Maniza Naseery and Iden Rahmaty left a dental hygienist's chair and a classroom to open a bakery. SOL Bakehouse is what came of it — a sister-owned bakery and café on Macdonell Street in downtown Guelph. The name is Latin for sun, and the sisters built the place as much for their home city as for themselves, both having come back to Guelph to do it. What sits on the counter is a pastry case that leads with filled croissants and a cookie lineup that turns over through the week, backed by a coffee bar and a savoury lunch menu. From the first look it reads less like a coffee shop that happens to bake than a bakery that decided to feed people all day.
The filled croissant is the thing to build a visit around. The Raspberry Mascarpone Croissant leads — a classic French croissant packed with mascarpone cream and layered with fresh raspberry compote — with the Lemon Blueberry, the Almond, and the Nutella close behind, and savoury turns like the Onion and Goat Cheese Danish for anyone who wants the pastry without the sugar. The cookie case runs from a Chocolate Chunk built on Belgian milk chocolate to a Kinder cookie studded with white and milk chocolate, and it rotates six gourmet flavours through the week, with an iced lemon cranberry scone, a Maple Pecan Butter Tart, and a vegan banana walnut muffin rounding out the fresh bakes. The drinks reach past drip coffee: a Spanish Latte, a Vanilla Butterfly Latte tinted with organic butterfly pea flower, and an Iced Strawberry Matcha made with ceremonial-grade matcha from Kyoto over a layer of strawberry sauce.
The savoury side is where SOL argues it is more than a morning stop. The Smoked Turkey Pesto and Swiss Sandwich stacks locally sourced turkey with arugula, roasted red pepper, and a zesty garlic aioli on panini-pressed ciabatta; the Montreal Melt runs Montreal smoked brisket, pickles, and a cowboy butter sauce through the same press; and a Pesto Grilled Cheese and Poppy's hand-rolled Montreal-style bagels hold down the lighter end. A Roast Beef and Swiss carries the same house style, with locally sourced beef, vine-ripe tomato, and the garlic aioli again, and the deli is built without lactose, nitrates, or MSG. The local sourcing is deliberate — it is part of how the sisters describe the place, not a line bolted on after the fact. A bakery counter that can turn a croissant order into a full lunch keeps a customer around longer than the pastry alone would.

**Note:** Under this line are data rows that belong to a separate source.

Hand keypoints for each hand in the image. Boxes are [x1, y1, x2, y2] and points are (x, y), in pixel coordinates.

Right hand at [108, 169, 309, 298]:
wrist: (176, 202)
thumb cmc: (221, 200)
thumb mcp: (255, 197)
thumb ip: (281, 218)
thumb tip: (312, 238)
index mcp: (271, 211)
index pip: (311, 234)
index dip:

The origin is a homecoming. Naseery worked as a dental hygienist and Rahmaty taught school just outside Guelph before the two opened SOL together in the fall of 2025. Local reporting traces Naseery's baking back to childhood and a well-worn copy of Anna Olson's Sugar, and both sisters have described the bakehouse as a way to serve the community they grew up in. That intent surfaces in the details — the local sourcing, the six-flavour cookie rotation that gives regulars a reason to check back, the catering and pre-order boxes for anyone feeding a crowd. For both of them it is a first bakery, opened in a downtown storefront a neighbourhood café left behind.

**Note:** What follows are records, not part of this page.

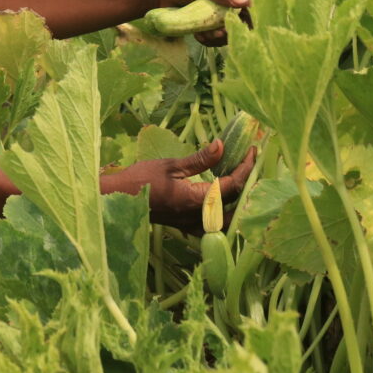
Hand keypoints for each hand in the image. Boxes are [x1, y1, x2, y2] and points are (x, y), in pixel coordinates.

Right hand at [104, 140, 256, 230]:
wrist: (119, 200)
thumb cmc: (142, 179)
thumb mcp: (171, 165)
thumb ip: (200, 159)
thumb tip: (223, 145)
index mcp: (195, 199)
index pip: (231, 185)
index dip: (246, 168)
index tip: (252, 152)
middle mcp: (198, 216)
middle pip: (235, 205)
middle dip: (248, 185)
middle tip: (252, 165)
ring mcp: (193, 225)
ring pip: (228, 220)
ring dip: (239, 202)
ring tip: (244, 182)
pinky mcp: (187, 227)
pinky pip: (213, 227)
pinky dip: (224, 216)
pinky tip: (226, 203)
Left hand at [156, 0, 252, 45]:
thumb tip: (244, 3)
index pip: (250, 4)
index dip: (252, 17)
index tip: (244, 28)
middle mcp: (230, 3)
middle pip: (243, 23)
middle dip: (232, 30)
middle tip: (218, 32)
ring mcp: (220, 17)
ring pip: (230, 33)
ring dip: (218, 37)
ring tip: (203, 33)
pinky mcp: (210, 27)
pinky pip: (217, 39)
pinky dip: (209, 40)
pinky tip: (198, 35)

SOL keeps daytime hours, opening early and closing by evening, and it works best taken as a counter: order at the bakery or online, build a coffee-and-croissant run, or stretch the stop into a sandwich lunch. The catering page waits for the bigger orders, and the pastry case holds whatever doesn't fit a category. What changes is the cookie board — six flavours that turn over every week, which is the quiet reason a bakehouse named for the sun gets a second visit and a third.